La obbligano a fare il test di gravidanza: è incinta e viene licenziata

La ditta di servizi di pulizia, attiva nella zona del Nuorese, sostiene che la giovane lavoratrice di vent'anni non è in grado di adempiere ai compiti per cui era stata reclutata. La Cgil ha risposto fermamente a tale affermazione: "Questi tipi di abusi sono inammissibili".

23 febbraio 2023.

Una ragazza di vent’anni è stata obbligata ad effettuare un test di gravidanza, per escluderne una in corso.
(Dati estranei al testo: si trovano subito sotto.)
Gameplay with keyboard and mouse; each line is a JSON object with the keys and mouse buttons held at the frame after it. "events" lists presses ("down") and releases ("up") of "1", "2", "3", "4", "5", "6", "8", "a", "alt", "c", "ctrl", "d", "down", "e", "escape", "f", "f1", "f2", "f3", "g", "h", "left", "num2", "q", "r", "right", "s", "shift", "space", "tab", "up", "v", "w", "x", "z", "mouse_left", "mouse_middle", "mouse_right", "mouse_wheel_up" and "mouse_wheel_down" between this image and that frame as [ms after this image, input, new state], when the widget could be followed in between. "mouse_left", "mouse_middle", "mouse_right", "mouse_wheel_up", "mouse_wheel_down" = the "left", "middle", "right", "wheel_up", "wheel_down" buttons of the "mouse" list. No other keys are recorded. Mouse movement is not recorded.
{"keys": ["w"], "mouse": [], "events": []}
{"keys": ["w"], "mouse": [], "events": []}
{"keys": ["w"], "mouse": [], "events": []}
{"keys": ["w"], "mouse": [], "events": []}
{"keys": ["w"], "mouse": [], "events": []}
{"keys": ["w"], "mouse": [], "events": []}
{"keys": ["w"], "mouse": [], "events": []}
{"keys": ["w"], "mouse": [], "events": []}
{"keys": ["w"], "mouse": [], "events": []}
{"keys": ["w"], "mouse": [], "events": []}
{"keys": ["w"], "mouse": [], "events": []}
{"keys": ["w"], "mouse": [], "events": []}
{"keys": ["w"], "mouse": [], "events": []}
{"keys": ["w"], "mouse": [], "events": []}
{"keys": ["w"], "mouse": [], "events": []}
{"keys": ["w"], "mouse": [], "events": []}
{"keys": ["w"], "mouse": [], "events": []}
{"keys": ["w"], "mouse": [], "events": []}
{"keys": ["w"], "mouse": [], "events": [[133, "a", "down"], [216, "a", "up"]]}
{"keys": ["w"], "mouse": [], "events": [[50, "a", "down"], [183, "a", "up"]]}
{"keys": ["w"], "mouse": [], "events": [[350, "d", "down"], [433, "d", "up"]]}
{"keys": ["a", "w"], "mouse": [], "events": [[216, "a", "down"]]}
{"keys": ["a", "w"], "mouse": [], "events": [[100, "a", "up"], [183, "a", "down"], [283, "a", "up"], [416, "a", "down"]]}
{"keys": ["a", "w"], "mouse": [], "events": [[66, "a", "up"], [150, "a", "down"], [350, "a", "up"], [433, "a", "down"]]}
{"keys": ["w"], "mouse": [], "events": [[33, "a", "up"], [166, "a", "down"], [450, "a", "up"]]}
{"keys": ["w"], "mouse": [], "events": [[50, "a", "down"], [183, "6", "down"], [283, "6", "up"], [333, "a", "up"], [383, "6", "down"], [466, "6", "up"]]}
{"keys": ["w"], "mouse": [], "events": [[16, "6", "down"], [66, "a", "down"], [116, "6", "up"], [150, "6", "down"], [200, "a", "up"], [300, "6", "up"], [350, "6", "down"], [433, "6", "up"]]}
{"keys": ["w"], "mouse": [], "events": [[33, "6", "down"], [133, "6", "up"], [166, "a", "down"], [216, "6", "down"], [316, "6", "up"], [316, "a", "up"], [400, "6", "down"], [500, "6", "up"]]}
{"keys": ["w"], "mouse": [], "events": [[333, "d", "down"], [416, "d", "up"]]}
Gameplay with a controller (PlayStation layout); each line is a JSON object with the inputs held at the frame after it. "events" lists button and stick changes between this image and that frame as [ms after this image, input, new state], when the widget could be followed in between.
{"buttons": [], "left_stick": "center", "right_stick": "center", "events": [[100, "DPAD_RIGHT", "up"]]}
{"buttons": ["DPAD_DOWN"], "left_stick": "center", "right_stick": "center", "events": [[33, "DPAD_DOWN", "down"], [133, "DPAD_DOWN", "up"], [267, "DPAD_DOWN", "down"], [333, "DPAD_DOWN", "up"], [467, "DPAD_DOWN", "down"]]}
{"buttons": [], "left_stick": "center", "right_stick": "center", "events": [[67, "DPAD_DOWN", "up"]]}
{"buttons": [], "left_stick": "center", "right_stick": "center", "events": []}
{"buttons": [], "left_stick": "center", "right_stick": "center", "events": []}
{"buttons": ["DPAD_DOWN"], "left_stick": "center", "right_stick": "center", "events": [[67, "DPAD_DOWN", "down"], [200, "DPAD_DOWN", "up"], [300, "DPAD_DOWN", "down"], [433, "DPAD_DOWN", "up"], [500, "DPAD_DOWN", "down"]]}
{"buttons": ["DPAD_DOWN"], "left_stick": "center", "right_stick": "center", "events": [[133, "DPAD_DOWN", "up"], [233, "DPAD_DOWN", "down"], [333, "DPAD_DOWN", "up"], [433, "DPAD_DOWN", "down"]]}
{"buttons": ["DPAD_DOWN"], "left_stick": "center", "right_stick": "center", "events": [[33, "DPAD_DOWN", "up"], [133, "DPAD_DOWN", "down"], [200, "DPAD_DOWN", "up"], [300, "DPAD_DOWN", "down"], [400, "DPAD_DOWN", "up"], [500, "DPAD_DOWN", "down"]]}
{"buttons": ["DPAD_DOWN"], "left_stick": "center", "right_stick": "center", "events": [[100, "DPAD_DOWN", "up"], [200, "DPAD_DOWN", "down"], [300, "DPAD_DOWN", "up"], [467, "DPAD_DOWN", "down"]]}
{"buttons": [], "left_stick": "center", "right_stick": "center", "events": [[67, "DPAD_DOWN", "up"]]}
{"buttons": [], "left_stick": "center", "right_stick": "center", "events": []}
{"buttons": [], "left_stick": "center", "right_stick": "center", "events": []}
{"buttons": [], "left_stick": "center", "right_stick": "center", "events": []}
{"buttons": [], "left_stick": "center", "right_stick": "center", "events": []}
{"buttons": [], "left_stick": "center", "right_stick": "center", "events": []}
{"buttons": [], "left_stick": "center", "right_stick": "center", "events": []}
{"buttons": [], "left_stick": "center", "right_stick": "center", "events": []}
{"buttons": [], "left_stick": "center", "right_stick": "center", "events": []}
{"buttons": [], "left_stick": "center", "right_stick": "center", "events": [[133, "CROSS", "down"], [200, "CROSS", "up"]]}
La vicenda, oggetto di esame da parte dell’Ispettorato territoriale del lavoro di Nuoro, della Asl nuorese e dell’Inps, si svolge in una ditta di servizi di pulizia operante in una zona industriale del Nuorese.

La ragazza, assunta il 15 novembre con un contratto a tempo indeterminato e part-time, si trova a fronteggiare una richiesta inusuale e moralmente discutibile da parte della sua datrice di lavoro.

L’obbligo a fare il test di gravidanza

Il conflitto inizia quando, durante il periodo di prova, alla giovane viene consegnato un test di gravidanza dalla sua datrice di lavoro.

L’episodio, avvenuto a dicembre e in presenza di due colleghi maschi, pone la lavoratrice in una situazione di grande disagio: le viene richiesto di effettuare il test di gravidanza nel bagno dell’azienda, con l’implicita minaccia di un licenziamento immediato in caso di rifiuto.

Nonostante il test desse esito negativo, la pressione esercitata sulla giovane lavoratrice solleva serie preoccupazioni sul rispetto della privacy e dei diritti dei lavoratori.

La situazione si aggrava quando, a gennaio, la ragazza scopre di essere incinta a seguito di continue nausee che la portano a consultare un ginecologo presso il consultorio della Asl di Nuoro.

Dopo l’accertamento della gravidanza, le viene prescritta un’astensione anticipata dal lavoro per gravidanza a rischio, che dura da metà gennaio a fine febbraio.

Nonostante la comunicazione dello stato di gravidanza all’Inps e alla datrice di lavoro attraverso il patronato Inca Cgil, la lavoratrice si ritrova senza la mensilità di gennaio e, successivamente, viene informata del suo licenziamento per giusta causa tramite un messaggio di WhatsApp.

La ditta giustifica il licenziamento sostenendo che la gravidanza rappresenti un ostacolo insormontabile per le mansioni richieste dal ruolo della lavoratrice, accusandola inoltre di mala fede per non aver dichiarato la sua condizione.

Questa accusa si scontra però con la posizione della Cgil, che impugna il licenziamento considerandolo nullo per assenza di una lettera formale e richiede il reintegro immediato della giovane.

La segretaria generale della Filcams Cgil, Domenica Muravera, descrive il comportamento della datrice di lavoro come inaccettabile e sottolinea la vulnerabilità della giovane lavoratrice, che, per paura di perdere il lavoro e per mancanza di conoscenza dei propri diritti, si era piegata a una richiesta illegittima.

Questo caso non solo evidenzia la necessità di una maggiore protezione legale per le lavoratrici incinte ma anche di una cultura aziendale che rispetti la dignità e i diritti fondamentali dei lavoratori, indipendentemente dal genere o dalla condizione personale.